* Work item
Retype each line of the data below exactly, beginning with the first and ending with the one that contains "149.8 | 94.5 |". Pictures do not belong in the copy.

* Transcribed page contents
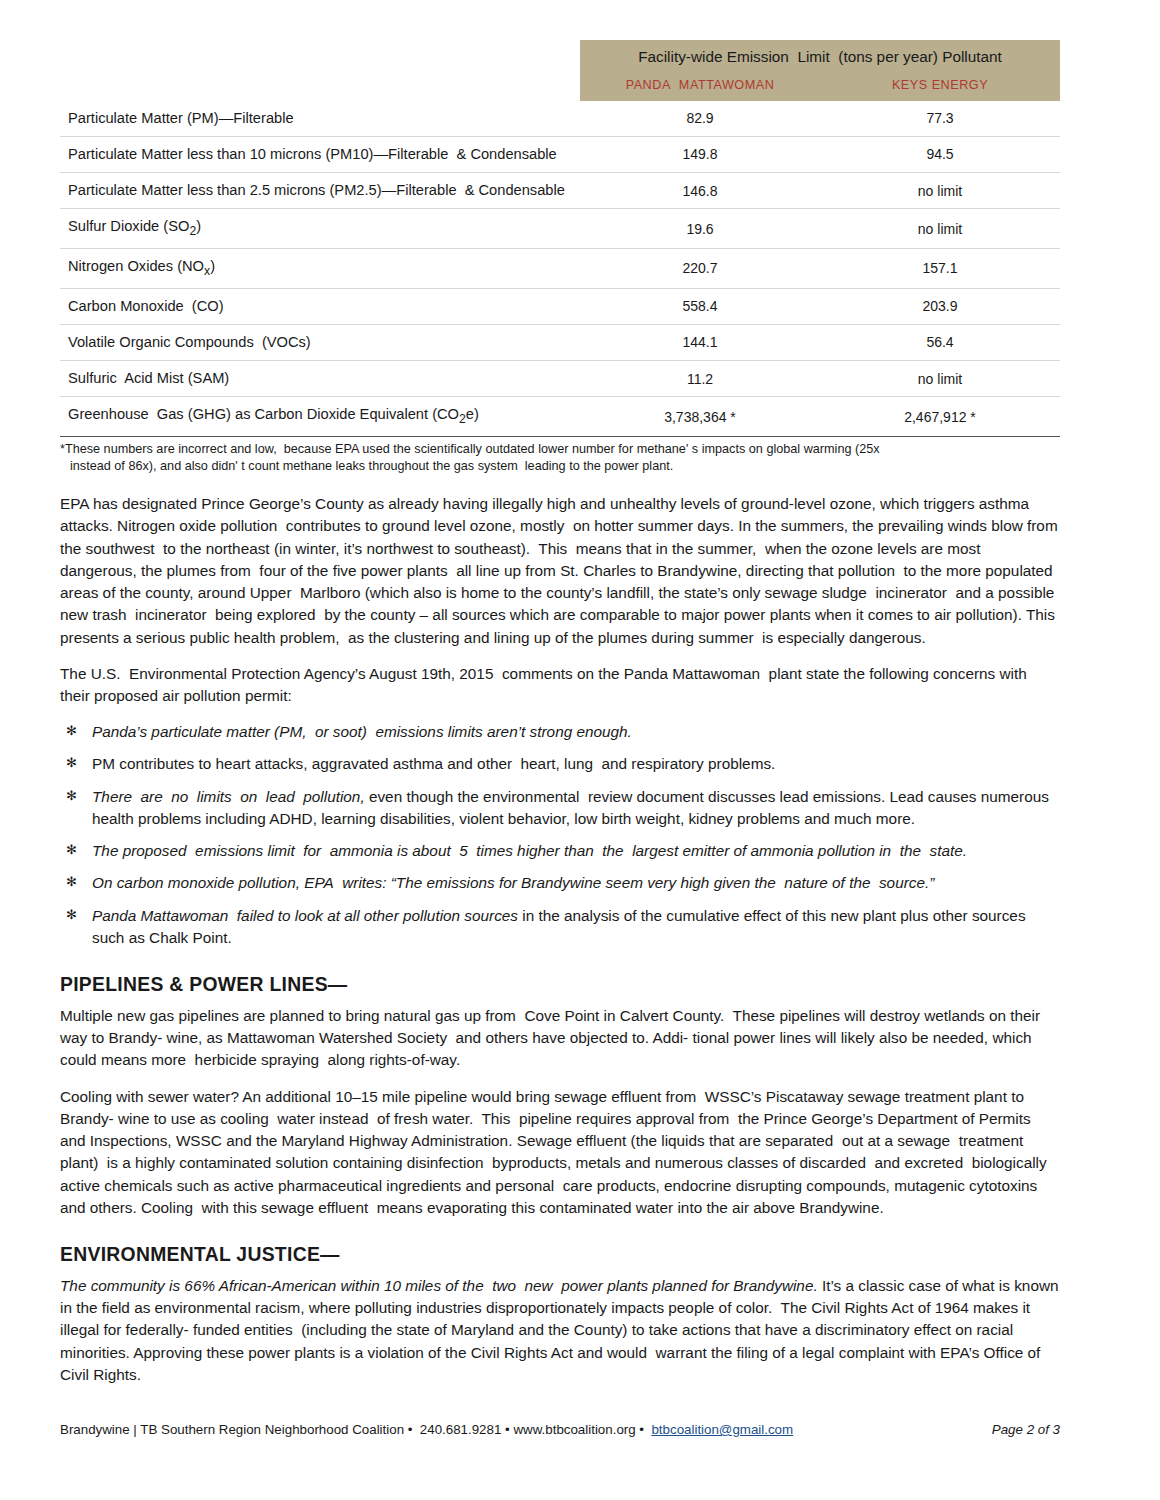| | Facility-wide Emission Limit (tons per year) Pollutant |
| --- | --- |
| | PANDA MATTAWOMAN | KEYS ENERGY |
| Particulate Matter (PM)—Filterable | 82.9 | 77.3 |
| Particulate Matter less than 10 microns (PM10)—Filterable & Condensable | 149.8 | 94.5 |
| Particulate Matter less than 2.5 microns (PM2.5)—Filterable & Condensable | 146.8 | no limit |
| Sulfur Dioxide (SO 2 ) | 19.6 | no limit |
| Nitrogen Oxides (NO x ) | 220.7 | 157.1 |
| Carbon Monoxide (CO) | 558.4 | 203.9 |
| Volatile Organic Compounds (VOCs) | 144.1 | 56.4 |
| Sulfuric Acid Mist (SAM) | 11.2 | no limit |
| Greenhouse Gas (GHG) as Carbon Dioxide Equivalent (CO 2 e) | 3,738,364 * | 2,467,912 * |
*These numbers are incorrect and low, because EPA used the scientifically outdated lower number for methane' s impacts on global warming (25x instead of 86x), and also didn' t count methane leaks throughout the gas system leading to the power plant.
EPA has designated Prince George’s County as already having illegally high and unhealthy levels of ground-level ozone, which triggers asthma attacks. Nitrogen oxide pollution contributes to ground level ozone, mostly on hotter summer days. In the summers, the prevailing winds blow from the southwest to the northeast (in winter, it’s northwest to southeast). This means that in the summer, when the ozone levels are most dangerous, the plumes from four of the five power plants all line up from St. Charles to Brandywine, directing that pollution to the more populated areas of the county, around Upper Marlboro (which also is home to the county’s landfill, the state’s only sewage sludge incinerator and a possible new trash incinerator being explored by the county – all sources which are comparable to major power plants when it comes to air pollution). This presents a serious public health problem, as the clustering and lining up of the plumes during summer is especially dangerous.
The U.S. Environmental Protection Agency’s August 19th, 2015 comments on the Panda Mattawoman plant state the following concerns with their proposed air pollution permit:
Panda’s particulate matter (PM, or soot) emissions limits aren’t strong enough.
PM contributes to heart attacks, aggravated asthma and other heart, lung and respiratory problems.
There are no limits on lead pollution, even though the environmental review document discusses lead emissions. Lead causes numerous health problems including ADHD, learning disabilities, violent behavior, low birth weight, kidney problems and much more.
The proposed emissions limit for ammonia is about 5 times higher than the largest emitter of ammonia pollution in the state.
On carbon monoxide pollution, EPA writes: “The emissions for Brandywine seem very high given the nature of the source.”
Panda Mattawoman failed to look at all other pollution sources in the analysis of the cumulative effect of this new plant plus other sources such as Chalk Point.
PIPELINES & POWER LINES—
Multiple new gas pipelines are planned to bring natural gas up from Cove Point in Calvert County. These pipelines will destroy wetlands on their way to Brandy- wine, as Mattawoman Watershed Society and others have objected to. Addi- tional power lines will likely also be needed, which could means more herbicide spraying along rights-of-way.
Cooling with sewer water? An additional 10–15 mile pipeline would bring sewage effluent from WSSC’s Piscataway sewage treatment plant to Brandy- wine to use as cooling water instead of fresh water. This pipeline requires approval from the Prince George’s Department of Permits and Inspections, WSSC and the Maryland Highway Administration. Sewage effluent (the liquids that are separated out at a sewage treatment plant) is a highly contaminated solution containing disinfection byproducts, metals and numerous classes of discarded and excreted biologically active chemicals such as active pharmaceutical ingredients and personal care products, endocrine disrupting compounds, mutagenic cytotoxins and others. Cooling with this sewage effluent means evaporating this contaminated water into the air above Brandywine.
ENVIRONMENTAL JUSTICE—
The community is 66% African-American within 10 miles of the two new power plants planned for Brandywine. It’s a classic case of what is known in the field as environmental racism, where polluting industries disproportionately impacts people of color. The Civil Rights Act of 1964 makes it illegal for federally- funded entities (including the state of Maryland and the County) to take actions that have a discriminatory effect on racial minorities. Approving these power plants is a violation of the Civil Rights Act and would warrant the filing of a legal complaint with EPA’s Office of Civil Rights.
Brandywine | TB Southern Region Neighborhood Coalition • 240.681.9281 • www.btbcoalition.org • btbcoalition@gmail.com Page 2 of 3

* Solution for this exercise
| | Facility-wide Emission Limit (tons per year) Pollutant |
| --- | --- |
| | PANDA MATTAWOMAN | KEYS ENERGY |
| Particulate Matter (PM)—Filterable | 82.9 | 77.3 |
| Particulate Matter less than 10 microns (PM10)—Filterable & Condensable | 149.8 | 94.5 |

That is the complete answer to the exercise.